PROBLEM TO WORK ON
If you count the lines below that contain the word "many", what total do you get? Reply with the number only.

EXCERPTED RECORDS
============

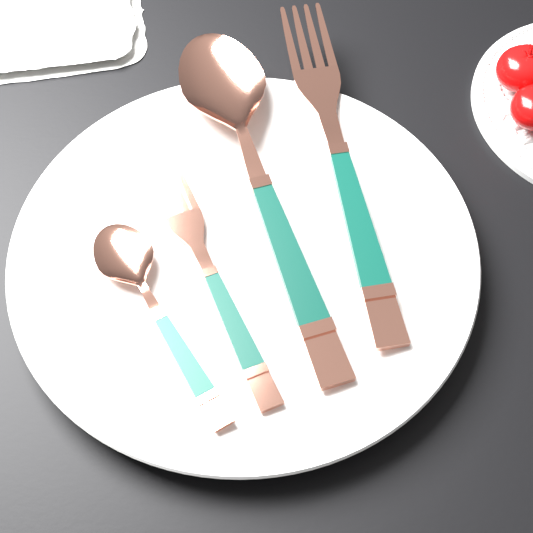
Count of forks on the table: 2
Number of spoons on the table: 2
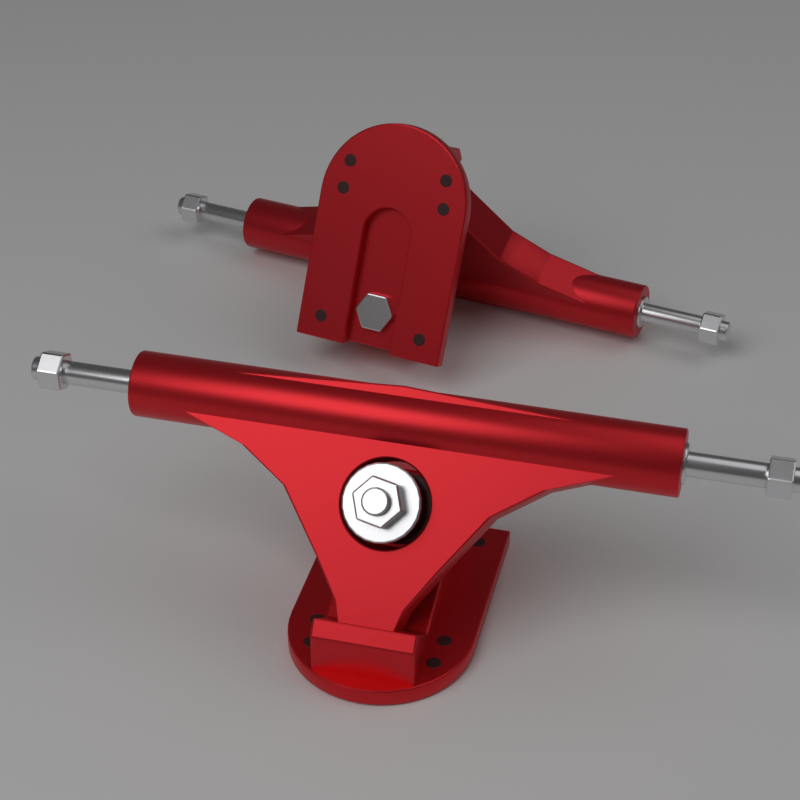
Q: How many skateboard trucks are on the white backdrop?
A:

============

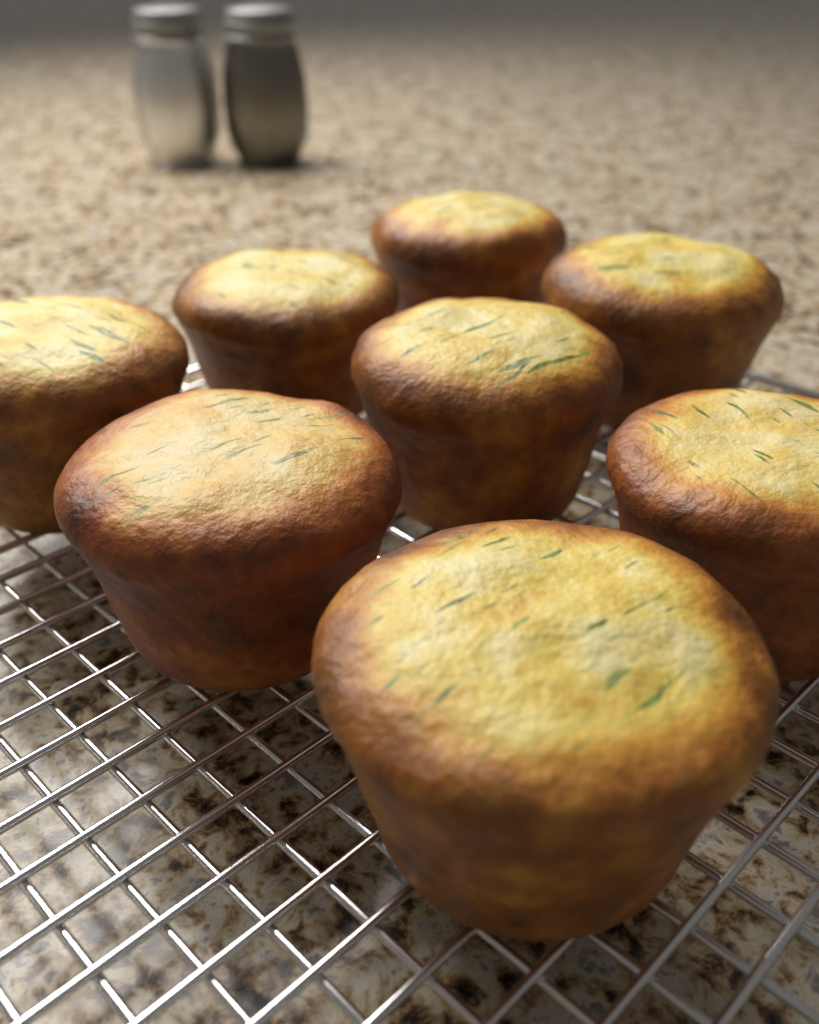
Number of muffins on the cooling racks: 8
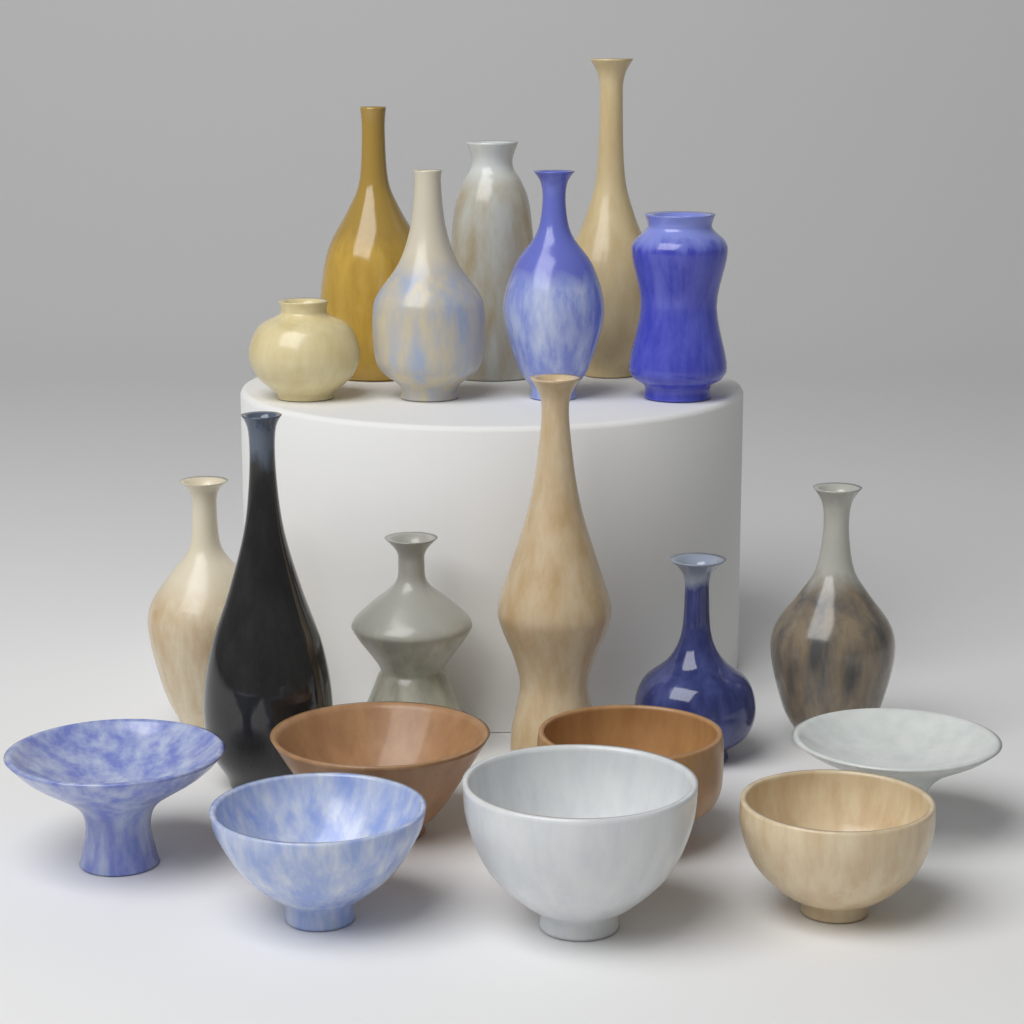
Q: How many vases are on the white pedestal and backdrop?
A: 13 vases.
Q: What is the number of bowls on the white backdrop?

============

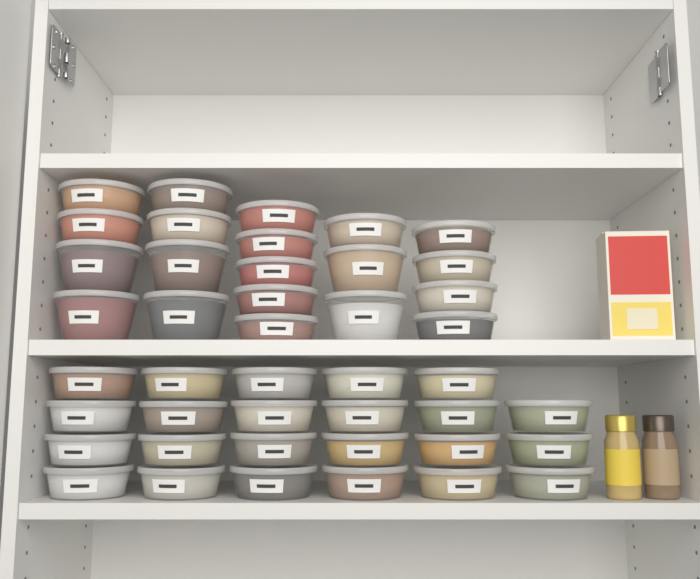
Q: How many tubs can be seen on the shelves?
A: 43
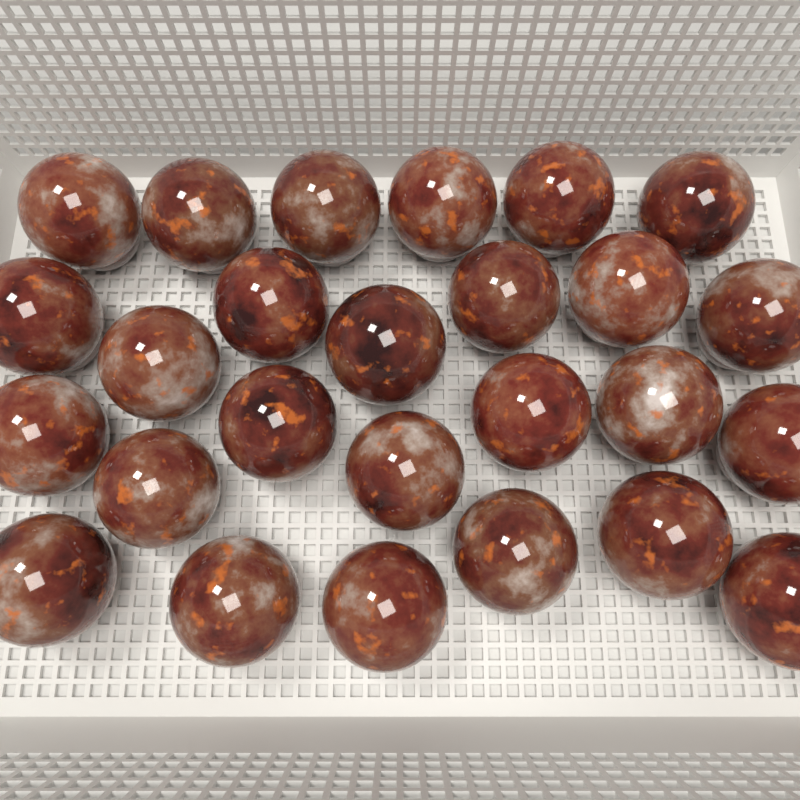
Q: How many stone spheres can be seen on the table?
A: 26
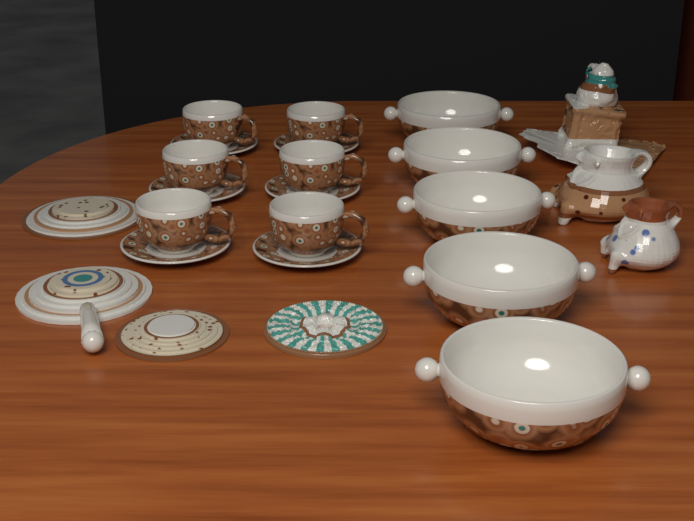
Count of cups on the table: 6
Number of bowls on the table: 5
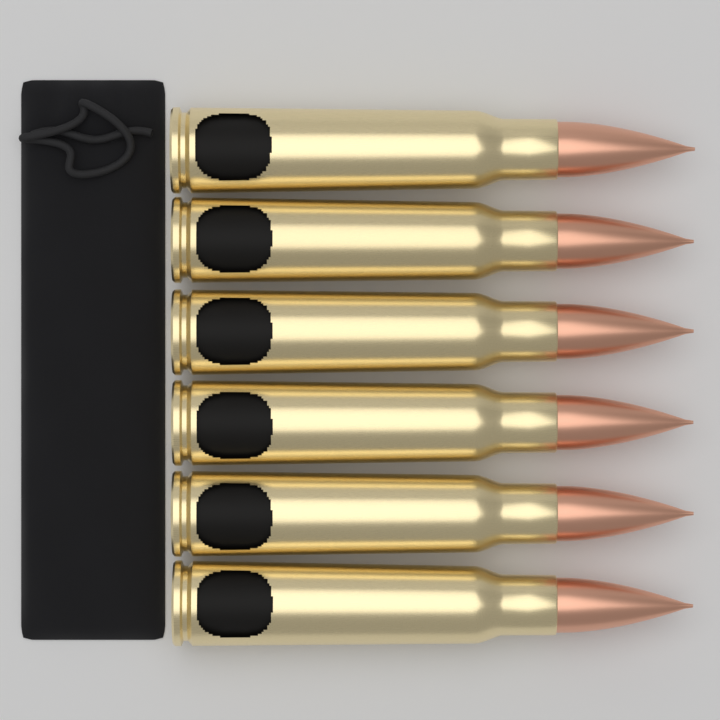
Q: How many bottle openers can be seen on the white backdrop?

============

TASK OUTPUT
5